Celui-ci note une autre différence avec le jeu aux USA. "Ici, on se concentre sur les fondamentaux. Ce qui est important, car avant de vouloir marquer des points, il faut s'assurer que votre technique de lancer et de frappe soit bonne", insiste celui qui pratique le sport depuis l'âge de quatre ans.
Les États-Unis, c'est aussi la patrie de Christian Diaz, pourtant né à Moscou et ayant vécu au Panama et aux Pays-Bas. Il a repris le base-ball à Paris après plus de 20 ans d'arrêt. "J'avais pris une balle dans l'œil lors d'un match", se souvient-il. Il découvre le Ranelagh Baseball Club par le biais d'un voisin. "Jamais je n'aurais pensé qu'on joue au baseball à Paris, mais j'ai décidé de me rendre à un entraînement, et j'ai accroché tout de suite avec les autres".
Cette équipe à l'allure internationale compte au total 26 joueurs issus de 9 pays différents !
"Nous souhaitons réimplanter le baseball dans un de ses fiefs d'origine"
Depuis 2021, l'équipe cosmopolite alterne entraînements et matchs d'exhibition. "On s'organise entre nous en ramenant le matériel, il n'y pas vraiment d'entraîneurs, on se réfère à Bertrand, car c'est lui qui a le plus d'expérience", indique Christophe Leclercq qui a rejoint le club parisien en mars 2021. Les positions sur le terrain sont définies selon les spécificités de chacun. "Certains sont à l'aise à la course et s'occupent de frapper, ceux qui ont un bras plus puissant sont lanceurs, et ceux qui ont les meilleurs réflexes sont les attrapeurs", poursuit-il.

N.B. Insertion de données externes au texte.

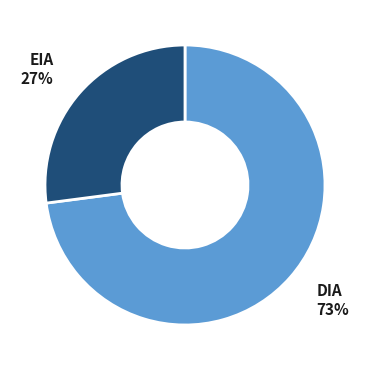

How many segments does this pie chart have?

2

Dans l'avenir, Bertrand Maire souhaite développer la formation des jeunes à son sport qui compte aujourd'hui 15 000 licenciés en France. "C'est important pour nous d'attirer du monde chez les enfants et adolescents, afin de montrer que le baseball peut attirer à n'importe quel âge."
Autre objectif, à plus long terme, organiser un match de baseball lors des JO de Paris 2024. Une façon de rendre hommage à la première rencontre de baseball olympique organisée à Colombes il y a 100 ans. "Le Ranelagh avait fait une démonstration contre une équipe américaine. Ce serait un joli clin d'œil à l'histoire..."
Au-delà des ambitions olympiques, le club souhaite désormais bénéficier d'une licence pour intégrer le circuit compétitif et à terme le championnat de France. "L'objectif est de réimplanter notre sport dans un de ses fiefs d'origine en France", conclut Bertrand Maire.
La rencontre de ce dimanche contre le PUC est à suivre à l'Hippodrome d'Auteuil à 14h30.